Not to spoil it for you, but no, they have not reached it just yet. (This is only the second film in the planned trilogy, after all.)
I have to confess, I did not care for the first film in the Maze Runner saga, but confusion over its abrupt ending and some vague hope that the sequel would redeem it somewhat led to me dragging a friend to the cinema for two hours of what has to be one of the most boring films I have ever watched.
In The Maze Runner, we learnt that most of humanity has been wiped out by ‘the Flare,’ a virus caused by a massive solar flare, which has somehow infected the brains of most of the world’s population and turned them into zombie-like creatures known as ‘Cranks’. So far, so nonsensical. Thomas and friends are ‘Immunes,’ meaning, you guessed it, they are immune to solar flare related viruses. Evil corporation WCKD (named for the World Catastrophe Killzone Department, not the blue alcopop favoured by underage drinkers) have come to the conclusion that in order to extract the cure from the Immunes, they must first be dumped in a deadly maze for a few years before their brain juices can be harvested. Surely a few vials of blood would have been a lot more helpful?
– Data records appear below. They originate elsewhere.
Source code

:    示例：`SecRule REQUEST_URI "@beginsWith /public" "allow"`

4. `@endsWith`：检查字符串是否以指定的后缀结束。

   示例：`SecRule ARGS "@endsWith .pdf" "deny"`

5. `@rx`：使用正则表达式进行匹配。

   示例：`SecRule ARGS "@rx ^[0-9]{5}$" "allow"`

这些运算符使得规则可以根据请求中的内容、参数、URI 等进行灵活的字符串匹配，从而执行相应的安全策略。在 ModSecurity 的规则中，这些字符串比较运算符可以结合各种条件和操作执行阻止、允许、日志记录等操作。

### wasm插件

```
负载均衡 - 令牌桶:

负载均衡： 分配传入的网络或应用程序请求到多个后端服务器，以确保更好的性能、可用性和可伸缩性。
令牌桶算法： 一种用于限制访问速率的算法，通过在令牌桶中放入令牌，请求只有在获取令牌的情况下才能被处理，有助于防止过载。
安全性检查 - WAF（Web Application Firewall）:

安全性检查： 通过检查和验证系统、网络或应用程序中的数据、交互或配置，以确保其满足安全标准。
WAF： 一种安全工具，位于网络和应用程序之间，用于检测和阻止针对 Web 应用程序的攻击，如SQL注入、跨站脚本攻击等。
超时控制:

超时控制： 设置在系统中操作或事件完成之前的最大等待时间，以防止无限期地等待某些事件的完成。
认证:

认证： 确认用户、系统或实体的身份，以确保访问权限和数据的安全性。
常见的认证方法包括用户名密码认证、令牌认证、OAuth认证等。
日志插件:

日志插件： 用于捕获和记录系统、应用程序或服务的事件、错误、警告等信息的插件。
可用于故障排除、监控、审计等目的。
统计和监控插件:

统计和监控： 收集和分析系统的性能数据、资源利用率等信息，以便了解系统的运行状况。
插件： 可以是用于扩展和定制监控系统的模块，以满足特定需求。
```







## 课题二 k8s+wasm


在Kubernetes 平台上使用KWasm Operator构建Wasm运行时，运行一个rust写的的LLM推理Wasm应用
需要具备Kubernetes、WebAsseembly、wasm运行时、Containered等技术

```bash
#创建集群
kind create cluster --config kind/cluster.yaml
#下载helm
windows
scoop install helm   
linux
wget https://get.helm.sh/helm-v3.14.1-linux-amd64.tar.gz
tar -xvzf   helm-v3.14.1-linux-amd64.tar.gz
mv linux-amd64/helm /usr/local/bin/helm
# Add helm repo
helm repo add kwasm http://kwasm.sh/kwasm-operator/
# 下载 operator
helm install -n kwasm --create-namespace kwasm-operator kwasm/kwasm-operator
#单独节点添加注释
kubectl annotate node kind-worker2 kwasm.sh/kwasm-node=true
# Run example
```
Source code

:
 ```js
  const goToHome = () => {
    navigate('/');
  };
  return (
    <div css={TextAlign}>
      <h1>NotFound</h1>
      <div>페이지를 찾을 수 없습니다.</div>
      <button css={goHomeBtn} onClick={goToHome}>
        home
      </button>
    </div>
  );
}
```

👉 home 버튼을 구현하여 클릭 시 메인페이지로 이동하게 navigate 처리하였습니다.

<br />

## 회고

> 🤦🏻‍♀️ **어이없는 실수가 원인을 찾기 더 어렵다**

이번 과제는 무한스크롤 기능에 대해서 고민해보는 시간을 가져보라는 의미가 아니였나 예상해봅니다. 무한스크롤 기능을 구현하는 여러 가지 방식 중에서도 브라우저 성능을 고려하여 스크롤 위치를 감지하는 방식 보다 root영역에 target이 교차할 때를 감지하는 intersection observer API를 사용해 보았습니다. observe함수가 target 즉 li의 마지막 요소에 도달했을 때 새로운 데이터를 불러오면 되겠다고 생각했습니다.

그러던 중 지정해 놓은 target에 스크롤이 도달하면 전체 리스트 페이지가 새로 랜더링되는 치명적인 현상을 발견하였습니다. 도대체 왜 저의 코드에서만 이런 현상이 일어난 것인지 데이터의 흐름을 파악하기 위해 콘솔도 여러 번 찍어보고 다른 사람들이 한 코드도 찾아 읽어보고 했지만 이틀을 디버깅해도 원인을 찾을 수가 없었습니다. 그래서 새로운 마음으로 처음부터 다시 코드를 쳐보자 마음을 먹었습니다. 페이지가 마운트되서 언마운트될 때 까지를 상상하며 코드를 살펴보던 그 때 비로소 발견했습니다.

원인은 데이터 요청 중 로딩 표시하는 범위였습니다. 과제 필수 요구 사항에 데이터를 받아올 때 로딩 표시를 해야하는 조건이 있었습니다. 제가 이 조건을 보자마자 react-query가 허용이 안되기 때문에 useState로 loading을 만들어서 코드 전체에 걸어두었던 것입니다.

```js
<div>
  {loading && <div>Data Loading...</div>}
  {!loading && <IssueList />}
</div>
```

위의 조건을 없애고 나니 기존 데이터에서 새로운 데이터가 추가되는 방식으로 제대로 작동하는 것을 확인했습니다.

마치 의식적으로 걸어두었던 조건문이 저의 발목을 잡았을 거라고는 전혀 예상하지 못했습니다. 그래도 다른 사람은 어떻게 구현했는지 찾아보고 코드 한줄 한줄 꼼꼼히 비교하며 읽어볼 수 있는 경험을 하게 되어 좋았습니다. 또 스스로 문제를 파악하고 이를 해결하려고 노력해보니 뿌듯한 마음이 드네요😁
Unfortunately, the answer to why WCKD enjoy needlessly torturing minors was not answered in The Scorch Trials.
It is not all bad: the Cranks are a particularly scary breed of fast zombies, and there is one genuinely unnerving encounter in an underground tunnel, which features a lair of Cranks that are growing into the walls, becoming one with the weeds and the mould in a surprisingly good bit of body horror. Unfortunately, we never really find out why this is happening to the Cranks, as after an arbitrary chase scene, the zombies are never spoken of again. They are eschewed in favour of a tacked on romantic subplot between the two leads, Thomas and Brenda, who recite most of their dialogue as if they are reading it directly from the script while watching a particularly interesting wall of paint dry.
Although much of the cast is made of relative newcomers, there are some bigger (and slightly better) names amongst them. Thomas Brodie-Sangster (the cute kid from Love Actually), Aiden Gillen (Littlefinger from Game of Thrones) and Giancarlo Esposito (Breaking Bad’s Gus Fring) are among the bigger names in the film, although Esposito definitely seems to be phoning it in. Then there is my personal favourite cameo, Alan Tudyk (aka Wash from Firefly!) as the drug addled Marcus. Out of the entire cast, Tudyk seems to be the only one who is actually enjoying himself, and his two minutes of screen-time are probably the best in the entire movie.
The Scorch Trials could have made for an interesting film if it had focused a little more on world building, and a little less on its cast of angsty teens.
Unfortunately, it did not. Do not make the same mistake I did. Go see something else instead.